Ketebalan lapisan difusi gas (GDL) dalam sel bahan bakar PEM (proton exchange membrane) merupakan parameter penting yang dapat mempengaruhi kinerja, daya tahan, dan biaya sel bahan bakar. Ketebalan GDL ditentukan oleh beberapa faktor, antara lain:
Kondisi pengoperasian: Ketebalan GDL dapat dipengaruhi oleh kondisi pengoperasian sel bahan bakar, seperti kerapatan arus, suhu, dan kelembapan. Misalnya, kerapatan arus yang lebih tinggi mungkin memerlukan GDL yang lebih tipis untuk mengurangi keterbatasan transportasi massal, sementara suhu yang lebih tinggi mungkin memerlukan GDL yang lebih tebal untuk meningkatkan stabilitas dan daya tahan mekanis.
Struktur elektroda: Ketebalan GDL juga dapat dipengaruhi oleh struktur dan sifat elektroda dalam sel bahan bakar.

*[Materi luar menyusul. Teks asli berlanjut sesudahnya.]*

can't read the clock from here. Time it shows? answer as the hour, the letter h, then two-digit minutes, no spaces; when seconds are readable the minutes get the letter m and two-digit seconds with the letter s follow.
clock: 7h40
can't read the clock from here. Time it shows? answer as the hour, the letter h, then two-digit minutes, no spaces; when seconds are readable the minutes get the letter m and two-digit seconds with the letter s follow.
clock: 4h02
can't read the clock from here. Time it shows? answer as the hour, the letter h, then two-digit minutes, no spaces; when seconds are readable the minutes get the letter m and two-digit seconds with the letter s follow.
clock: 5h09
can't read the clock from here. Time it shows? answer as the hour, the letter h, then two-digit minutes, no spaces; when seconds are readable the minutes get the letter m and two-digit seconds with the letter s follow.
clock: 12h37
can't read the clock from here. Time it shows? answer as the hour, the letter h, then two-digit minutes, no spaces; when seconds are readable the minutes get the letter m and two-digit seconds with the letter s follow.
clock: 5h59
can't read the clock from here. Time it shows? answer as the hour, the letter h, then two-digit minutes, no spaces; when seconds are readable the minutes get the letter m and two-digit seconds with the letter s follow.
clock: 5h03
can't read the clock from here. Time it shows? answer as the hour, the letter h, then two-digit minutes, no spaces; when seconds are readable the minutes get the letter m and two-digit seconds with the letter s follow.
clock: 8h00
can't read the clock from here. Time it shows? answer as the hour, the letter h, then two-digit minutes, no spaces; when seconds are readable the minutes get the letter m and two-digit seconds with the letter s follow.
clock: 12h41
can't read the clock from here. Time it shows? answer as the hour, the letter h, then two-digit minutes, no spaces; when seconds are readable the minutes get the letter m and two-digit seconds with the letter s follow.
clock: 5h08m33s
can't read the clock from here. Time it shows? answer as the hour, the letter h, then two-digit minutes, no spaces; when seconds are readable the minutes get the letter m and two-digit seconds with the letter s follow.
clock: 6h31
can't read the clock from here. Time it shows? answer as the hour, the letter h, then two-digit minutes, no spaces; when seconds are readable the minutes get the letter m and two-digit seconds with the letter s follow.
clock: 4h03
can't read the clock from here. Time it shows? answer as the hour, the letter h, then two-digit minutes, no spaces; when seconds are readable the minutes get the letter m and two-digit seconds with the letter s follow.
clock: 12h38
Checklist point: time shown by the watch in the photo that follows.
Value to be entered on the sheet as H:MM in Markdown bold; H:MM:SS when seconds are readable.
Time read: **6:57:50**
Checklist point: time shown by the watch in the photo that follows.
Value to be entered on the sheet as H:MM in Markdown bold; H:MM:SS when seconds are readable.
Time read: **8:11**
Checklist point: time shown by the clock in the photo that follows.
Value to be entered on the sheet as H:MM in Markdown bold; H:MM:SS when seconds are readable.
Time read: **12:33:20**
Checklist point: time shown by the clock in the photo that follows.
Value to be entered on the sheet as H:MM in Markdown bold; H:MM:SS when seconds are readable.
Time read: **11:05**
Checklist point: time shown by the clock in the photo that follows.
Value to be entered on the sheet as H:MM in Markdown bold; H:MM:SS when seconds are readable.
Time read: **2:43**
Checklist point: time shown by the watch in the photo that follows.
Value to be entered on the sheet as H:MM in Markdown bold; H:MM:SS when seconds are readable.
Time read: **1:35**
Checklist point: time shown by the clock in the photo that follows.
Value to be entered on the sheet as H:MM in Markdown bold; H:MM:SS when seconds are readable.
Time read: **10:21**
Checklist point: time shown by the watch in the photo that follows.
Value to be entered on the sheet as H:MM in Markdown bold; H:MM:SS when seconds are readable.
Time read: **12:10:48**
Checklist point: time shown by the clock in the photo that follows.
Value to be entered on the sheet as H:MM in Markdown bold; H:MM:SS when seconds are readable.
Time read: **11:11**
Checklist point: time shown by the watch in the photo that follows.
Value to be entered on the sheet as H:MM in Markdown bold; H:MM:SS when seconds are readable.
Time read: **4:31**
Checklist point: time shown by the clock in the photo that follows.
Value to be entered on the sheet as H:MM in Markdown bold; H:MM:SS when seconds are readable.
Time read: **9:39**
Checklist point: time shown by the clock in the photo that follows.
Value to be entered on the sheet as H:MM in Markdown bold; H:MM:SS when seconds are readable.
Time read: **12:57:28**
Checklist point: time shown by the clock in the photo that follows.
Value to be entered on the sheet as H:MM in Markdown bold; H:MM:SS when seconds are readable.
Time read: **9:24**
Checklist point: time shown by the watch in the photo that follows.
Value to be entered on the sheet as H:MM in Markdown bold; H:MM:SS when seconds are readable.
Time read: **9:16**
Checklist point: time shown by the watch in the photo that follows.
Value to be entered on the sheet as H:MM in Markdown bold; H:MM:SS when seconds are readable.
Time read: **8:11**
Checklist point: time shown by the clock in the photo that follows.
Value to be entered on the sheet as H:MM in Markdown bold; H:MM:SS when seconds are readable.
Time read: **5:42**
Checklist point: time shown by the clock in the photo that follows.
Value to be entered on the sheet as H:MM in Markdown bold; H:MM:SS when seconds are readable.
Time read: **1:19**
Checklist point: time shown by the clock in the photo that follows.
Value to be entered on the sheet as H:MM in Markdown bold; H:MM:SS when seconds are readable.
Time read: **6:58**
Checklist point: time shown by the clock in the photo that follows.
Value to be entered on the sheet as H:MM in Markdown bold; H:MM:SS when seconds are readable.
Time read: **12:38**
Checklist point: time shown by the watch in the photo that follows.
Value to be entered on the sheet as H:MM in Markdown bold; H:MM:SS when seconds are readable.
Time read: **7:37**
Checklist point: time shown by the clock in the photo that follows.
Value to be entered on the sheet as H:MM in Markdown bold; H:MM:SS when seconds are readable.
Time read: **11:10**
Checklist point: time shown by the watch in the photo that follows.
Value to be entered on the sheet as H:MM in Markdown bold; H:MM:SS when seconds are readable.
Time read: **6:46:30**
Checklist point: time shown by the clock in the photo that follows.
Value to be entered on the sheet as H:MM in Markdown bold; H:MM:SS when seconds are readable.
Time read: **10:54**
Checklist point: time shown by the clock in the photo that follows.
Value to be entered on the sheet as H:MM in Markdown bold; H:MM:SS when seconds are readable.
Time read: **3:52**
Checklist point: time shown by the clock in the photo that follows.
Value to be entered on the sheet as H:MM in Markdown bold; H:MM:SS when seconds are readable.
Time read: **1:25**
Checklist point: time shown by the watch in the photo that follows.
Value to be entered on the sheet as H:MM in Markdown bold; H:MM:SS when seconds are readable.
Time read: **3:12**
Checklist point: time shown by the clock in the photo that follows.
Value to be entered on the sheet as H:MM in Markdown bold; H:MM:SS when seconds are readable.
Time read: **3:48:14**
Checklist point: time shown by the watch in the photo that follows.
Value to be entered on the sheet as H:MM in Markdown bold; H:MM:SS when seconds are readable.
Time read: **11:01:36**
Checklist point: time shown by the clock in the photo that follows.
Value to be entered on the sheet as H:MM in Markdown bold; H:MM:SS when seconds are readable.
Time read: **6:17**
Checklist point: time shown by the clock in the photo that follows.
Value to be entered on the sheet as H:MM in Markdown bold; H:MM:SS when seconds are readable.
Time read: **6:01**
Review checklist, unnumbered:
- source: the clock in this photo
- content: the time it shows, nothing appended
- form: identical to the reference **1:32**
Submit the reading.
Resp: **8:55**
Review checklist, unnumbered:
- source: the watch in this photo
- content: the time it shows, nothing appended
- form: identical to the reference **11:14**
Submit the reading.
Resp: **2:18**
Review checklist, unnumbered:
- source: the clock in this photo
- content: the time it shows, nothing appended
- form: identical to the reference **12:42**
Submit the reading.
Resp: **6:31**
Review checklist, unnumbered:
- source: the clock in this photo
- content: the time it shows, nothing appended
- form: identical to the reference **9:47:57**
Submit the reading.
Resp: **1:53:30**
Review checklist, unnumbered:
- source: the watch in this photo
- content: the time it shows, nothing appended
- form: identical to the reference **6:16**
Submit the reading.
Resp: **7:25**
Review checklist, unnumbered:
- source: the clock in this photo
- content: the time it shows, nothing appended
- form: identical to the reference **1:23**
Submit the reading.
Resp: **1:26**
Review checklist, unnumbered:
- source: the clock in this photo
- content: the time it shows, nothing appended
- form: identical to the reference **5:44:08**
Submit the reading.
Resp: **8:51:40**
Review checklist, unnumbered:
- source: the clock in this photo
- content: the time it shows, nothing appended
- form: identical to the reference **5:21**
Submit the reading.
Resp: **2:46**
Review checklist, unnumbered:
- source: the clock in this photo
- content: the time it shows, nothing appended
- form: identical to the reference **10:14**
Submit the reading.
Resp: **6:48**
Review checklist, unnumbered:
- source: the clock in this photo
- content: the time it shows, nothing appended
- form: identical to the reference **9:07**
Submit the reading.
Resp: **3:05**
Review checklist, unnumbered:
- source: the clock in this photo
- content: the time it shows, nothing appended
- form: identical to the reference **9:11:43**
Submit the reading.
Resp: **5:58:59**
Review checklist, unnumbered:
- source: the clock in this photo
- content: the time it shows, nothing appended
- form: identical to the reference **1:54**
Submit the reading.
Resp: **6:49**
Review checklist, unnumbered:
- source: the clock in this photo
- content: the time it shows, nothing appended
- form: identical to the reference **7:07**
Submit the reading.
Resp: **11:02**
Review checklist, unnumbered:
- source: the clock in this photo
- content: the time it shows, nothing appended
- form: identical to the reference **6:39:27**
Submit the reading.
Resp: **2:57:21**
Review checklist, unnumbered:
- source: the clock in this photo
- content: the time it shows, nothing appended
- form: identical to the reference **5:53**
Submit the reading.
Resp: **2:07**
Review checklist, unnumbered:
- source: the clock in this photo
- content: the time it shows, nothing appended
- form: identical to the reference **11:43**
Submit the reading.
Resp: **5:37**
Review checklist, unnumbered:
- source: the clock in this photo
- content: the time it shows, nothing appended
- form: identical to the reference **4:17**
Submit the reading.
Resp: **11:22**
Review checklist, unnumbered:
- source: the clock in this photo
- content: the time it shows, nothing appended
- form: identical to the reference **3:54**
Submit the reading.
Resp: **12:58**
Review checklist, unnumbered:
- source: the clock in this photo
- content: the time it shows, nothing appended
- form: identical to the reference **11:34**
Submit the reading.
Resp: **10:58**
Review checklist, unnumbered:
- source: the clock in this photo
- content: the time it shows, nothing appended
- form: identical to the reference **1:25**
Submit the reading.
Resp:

Misalnya, ketebalan GDL dapat dioptimalkan agar sesuai dengan ketebalan lapisan katalis untuk meningkatkan kontak antara reaktan dan katalis.

Sifat material: Sifat material GDL, seperti porositas, permeabilitas, dan konduktivitas listrik, juga dapat mempengaruhi ketebalan GDL. Porositas yang lebih tinggi memungkinkan GDL yang lebih tipis untuk mencapai tingkat transportasi massal yang sama, sementara konduktivitas listrik yang lebih tinggi memungkinkan GDL yang lebih tipis untuk mencapai tingkat kontak listrik yang sama.
Biaya: Ketebalan GDL juga dapat dipengaruhi oleh biaya bahan dan proses pembuatan yang digunakan untuk memproduksi GDL. GDL yang lebih tebal mungkin lebih mahal untuk diproduksi dan dapat meningkatkan biaya keseluruhan sel bahan bakar.
Singkatnya, ketebalan GDL dalam sel bahan bakar PEM ditentukan oleh berbagai faktor, termasuk kondisi operasi, struktur elektroda, sifat material, dan biaya. Mengoptimalkan ketebalan GDL penting untuk mencapai kinerja, daya tahan, dan efektivitas biaya yang optimal dari sel bahan bakar.